In the aftermath of the American Civil War, an aging itinerant news reader agrees to transport a young captive of the Kiowa back to her people in this morally complex, multi-layered novel of historical fiction from the author of Enemy Women that explores the boundaries of family, responsibility, honor, and trust.
It is 1870, North Texas, rainy and cold. Captain Jefferson Kyle Kidd travels from town to town giving readings from the latest newspapers, bringing the news of the world to isolated towns on the Texas frontier. In Wichita Falls, he is asked to return a captive girl to her relatives near San Antonio, 400 miles to the south. The old man and the ten-year-old start out on a hazardous journey, no less risky because the girl considers herself now a Kiowa and does not have the slightest desire to return. Bandits and Comanche raids and violent weather make as many difficulties as the ten-year old girl who can’t speak English, eats with her hands and knows how to use a revolver. In the end, he finds he must return her to relatives who don’t want her, even though he and the girl have become trusting friends. A story of courage and honor and the truth that these two things are often the possession of even the unlikeliest people.

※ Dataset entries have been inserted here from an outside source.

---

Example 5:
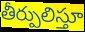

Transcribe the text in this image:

తీర్పులిస్తూ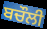
ਬਚੌਲੀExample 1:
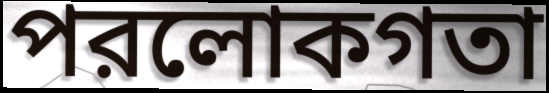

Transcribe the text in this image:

পরলোকগতা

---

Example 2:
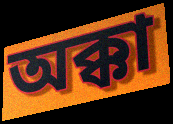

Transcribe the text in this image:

অক্কা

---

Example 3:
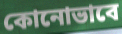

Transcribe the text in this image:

কোনোভাবে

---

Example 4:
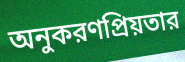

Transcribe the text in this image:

অনুকরণপ্রিয়তার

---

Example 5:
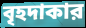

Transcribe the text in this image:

বৃহদাকার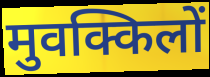
मुवक्किलों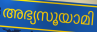
അഭ്യസൂയാമി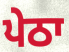
ਪੇਠਾ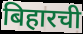
बिहारचीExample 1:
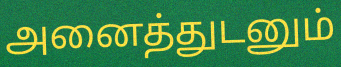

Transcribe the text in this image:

அனைத்துடனும்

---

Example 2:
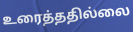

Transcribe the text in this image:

உரைத்ததில்லை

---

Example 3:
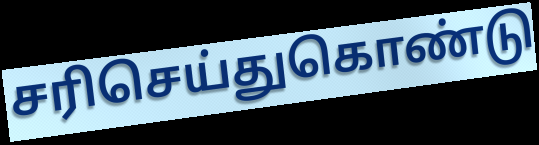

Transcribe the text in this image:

சரிசெய்துகொண்டு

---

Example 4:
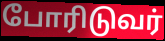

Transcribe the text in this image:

போரிடுவர்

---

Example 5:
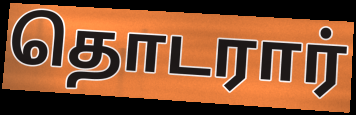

News of the World is an adventure story, filled with danger and incident; a western, meticulously researched and rendered; and a two hundred-page prose poem with poetry’s usual virtues of compression, resonance, beauty, and power. Set in post-Civil War Texas, the chaos of that place and time are vividly depicted, even as the story remains primarily one of character. Paulette Jiles has shown how rich and deeply imagined the historical novel can be.